Global strike for future: non c’è un Pianeta B, il tempo di cambiare è adesso
BRUXELLES. Una marcia globale in difesa del clima per dire che «non c’è più tempo ». É il Global strike for future di questo venerdì 15 marzo che chiama a raccolta tutta una generazione per chiedere un’altra politica, ecologicamente responsabile e capace di far fronte agli effetti «catastrofici» dei cambiamenti climatici.
Sono migliaia gli studenti che in tutto il mondo hanno risposto positivamente all’appello di Greta Thunberg, la star del clima, che con il suo solitario gesto di sciopero scolastico è riuscita a smuovere l’opinione pubblica e a mobilitare migliaia di ragazzi in tutto il mondo.
Ogni settimana sono circa 70 mila gli studenti, in 270 città diverse, a saltare i corsi per protestare contro l’inefficienza della classe politica in materia di cambiamenti climatici.
PER LA MARCIA GLOBALE di questo venerdì 15 marzo, sono cento i paesi coinvolti e più di mille le città su tutto il globo che hanno aderito all’iniziativa per chiedere «di agire e di farlo in fretta». Dal Canada all’Australia, passando per l’Europa , la Cina e l’America latina, gli studenti intendono scuotere le coscienze, ed il mondo politico, per quella che si preannuncia come una mobilitazione permanente.
È IL «GRIDO DISPERATO» di tutta una generazione, angosciata per il proprio futuro, che vede nelle conseguenze dell’attuale modello economico e sociale il preludio di una catastrofe «annunciata».
È un atto d’accusa a tutta una classe dirigente perché agisca in fretta con provvedimenti in grado «cambiare la rotta». «Non abbiamo un pianeta B», «Siamo l’ultima generazione che può ancora fare qualcosa», si legge nei messaggi presenti sui social network e sui diversi siti internet delle organizzazioni che promuovono questa marcia globale per il clima.
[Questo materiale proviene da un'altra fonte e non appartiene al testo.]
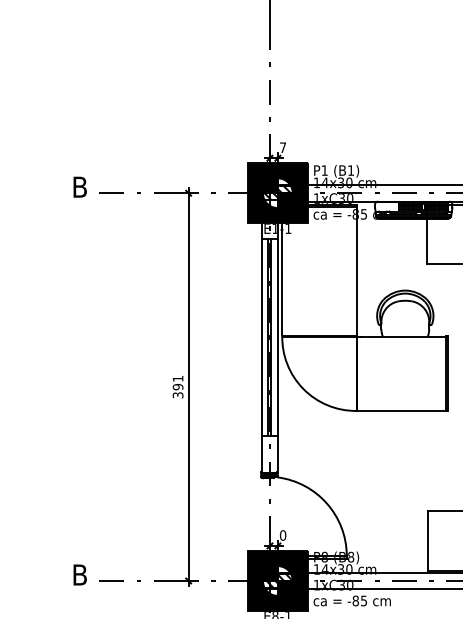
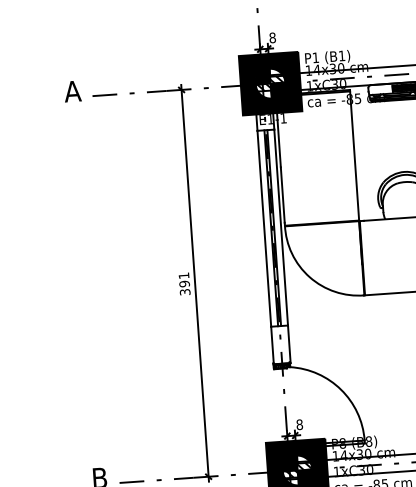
text: (283, 147) -> (273, 37), 7 -> 8
text: (79, 186) -> (72, 90), B -> A
text: (282, 535) -> (299, 424), 0 -> 8

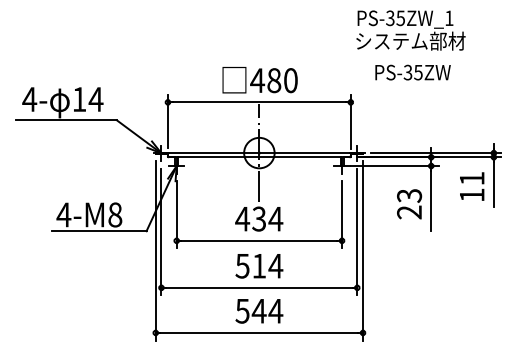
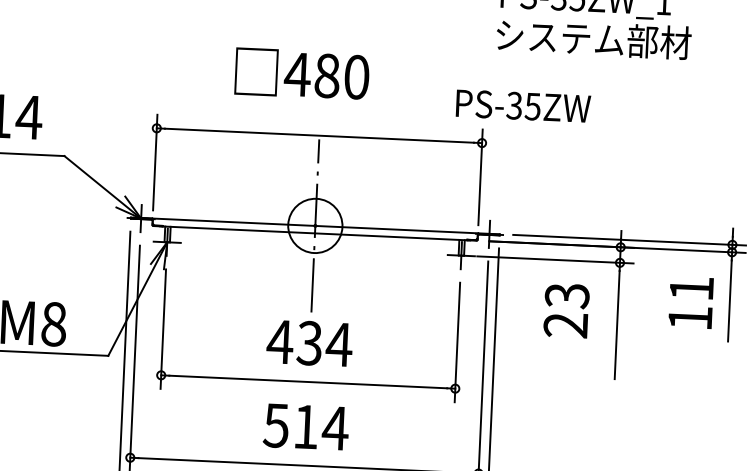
text: (412, 72) -> (522, 105), moved
text: (259, 80) -> (301, 74), moved
text: (409, 204) -> (566, 311), moved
Manifesto del movimento sono gli accordi di Parigi (Cop21), di cui i ragazzi chiedono a gran voce il rispetto: riduzione progressiva delle emissione di Co2 e scongiurare l’aumento della temperatura, limitando l’incremento a 1.5 °C.
«Abbiamo solo 12 anni per agire» è l’appello del mondo scientifico che i ragazzi hanno fatto proprio. L’evento è co-organizzato dalla piattaforma Rise for climate, un movimento internazionale che raccoglie centinaia di organizzazioni non governative e associative, da anni attive nella lotta ai cambiamenti climatici.
Anche il mondo scientifico ha aderito all’evento. In Belgio, dove il movimento studentesco ha avuto maggiore visibilità, i ricercatori sono regolarmente in strada con gli studenti. E per questo 15 marzo molti dipartimenti universitari delle principali città belghe (Ulb di Bruxelles e Ucl di Lovanio) hanno aderito alla marcia.
Anche molti istituti scolastici europei sostengono l’iniziativa. Sempre in Belgio, si è costituito un movimento di professori, delle scuole secondarie e primarie, sotto l’insegna di Teachers for climate a sostegno dello sciopero scolastico. Anche in Italia molti dirigenti scolastici si sono dichiarati disponibili ad atti di tolleranza, nonostante le dichiarazioni ostili del ministro dell’Istruzione Marco Bussetti che ha esortato i ragazzi «ad andare a scuola».
LA PIAZZA PIÙ ATTESA è senza dubbio quella di Bruxelles e non solo perché qui il movimento (ribattezzato Youth for climate) ha saputo organizzare una mobilitazione permanente con numeri che hanno suscitato l’interesse dei media internazionali.
Ma anche perché nella capitale, belga ed europea, la mobilitazione ha saputo chiamare in causa i politici a vari livelli (locale, nazionale ed europeo). Una marcia che si annuncia particolarmente partecipata con eventi durante tutta la giornata: dibattiti, workshop, proiezioni e varie azioni dimostrative nella mattinata e poi un corteo che attraverserà tutta la città e che avrà come punto d’arrivo la sede del Parlamento europeo.
E C’È DA SCOMMETTERE che la questione del clima irrompa nel dibattito della campagna elettorale europea.
A quasi due mesi dalle elezioni, qualche timida iniziativa ha già fatto la sua apparizione. Sempre in Belgio è stato da poco approvato un provvedimento (più restrittivo delle attuali direttive europee) che annuncia la messa al bando dei pesticidi contenenti i neonicotinoidi, considerati responsabili della moria delle api nelle aree rurali.